The hardest part for sure was the sentimental stuff, and Marie Kondo warned me that it would be. It’s difficult to say goodbye to a thing - even if it is an inanimate object - which brings back a really special memory or makes you feel a certain way. Over the years, I became the receptacle for all sentimental items in my extended family. I think this is due in part to the fact that I am one of only a couple females in my generation of siblings and cousins, because I have a lot of storage space in my house and because my family knows I’m so sentimental.

After my grandmother died, my aunt (her daughter-in-law) gave me boxes of items which my grandmother had saved for much of her life – essay papers from when she went to college, pictures of her long ago vast travels with my grandfather and beautifully written letters she received from friends and family. When my aunt gave them to me, she said “these are not mine to throw away.” I knew what she meant. They have sat in boxes in my basement for over a decade. I spent a decent amount of time this summer going through the boxes remembering wonderful things about my grandmother and imagining her life long before I ever knew her. I didn’t want the boxes to sit for more years in my basement and eventually become a burden to my children. They were mine to get rid of and so I did. I still have the memories.

When my father was doing some serious purging of his own several years ago, he gave me my treasured childhood dollhouse to keep in my own grownup house. It’s actually a mouse house, the imaginary and beautifully decorated home to tiny little fake mice dressed in people clothes. Weird, I know but it was awesome when I was a kid. My parents bought me the house for a young birthday and then every birthday and other gift for as long as I can remember went towards furnishing and decorating the treasured mouse house. I’d so look forward to going to the antique doll shop in our town with my mother, my aunt and my grandmother after school or on a Saturday morning to purchase a new item for the house. Each room had its own style complete with different wall paper, a miniature oriental rug in the living room, a farmhouse table in the kitchen and a claw foot tub in the bathroom. I kind of want to live in a real life size version of the mouse house today.

I thought about what to do with the mouse house for a long time. My daughter had no interest in it nor did any other children in my extended family. I am told that kids today no longer want to play with toys of generations past, and I completely understand that. Plus a lot of the items in the house had taken some abuse, were broken, yellowed or missing. And so I sat down in my basement with my fake little dressed up mice (don’t judge!) thought about my happy childhood, and I knew it was time to get rid of the house. Following Marie Kondo’s advice, I took just a few small items to hold on to for sentimental value.

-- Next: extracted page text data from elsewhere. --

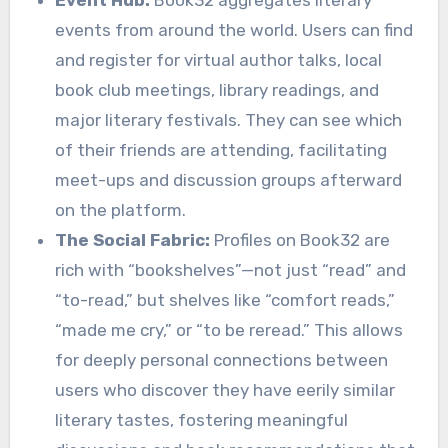
Event Hub:
Book32 aggregates literary
events from around the world. Users can find
and register for virtual author talks, local
book club meetings, library readings, and
major literary festivals. They can see which
of their friends are attending, facilitating
meet-ups and discussion groups afterward
on the platform.
The Social Fabric:
Profiles on Book32 are
rich with “bookshelves”—not just “read” and
“to-read,” but shelves like “comfort reads,”
“made me cry,” or “to be reread.” This allows
for deeply personal connections between
users who discover they have eerily similar
literary tastes, fostering meaningful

I saved the tiny bathroom set with the grandma mouse in the claw foot tub and the wood-burning stove from the mouse kitchen. The mini bathroom set now sits on the side of my bathroom counter, and the mini stove on a shelf in my kitchen. When I notice them from time to time in my daily life, I can’t help but smile.

I brought the rest of the mouse house up from the basement to prepare for the trash. The house was too big to fit in a giant Hefty black garbage bag. I became so focused on purging and getting rid of it at that point that I actually took a hammer to the house and kind of demolished what was left of it. When the house was fully destroyed and in the garbage bag, I laughed out loud at the absurdity of my process: I went through sentimental items with lots of love, time and care and then at some point, I just took a hammer to my whole childhood.

It worked for me – it really did. I took the time to cleanse, tidy up and occasionally violently purge, and I do feel better. I feel calmer, happier more productive and like some weight has been lifted off of me as well as off of every previously cramped and unseen space in my house. It’s easier for me to find things all around my house, to get dressed in my closet, get work done at my desk and prepare meals in my kitchen. I’m even considering going back to reading fiction and maybe just maybe rejoining the book club.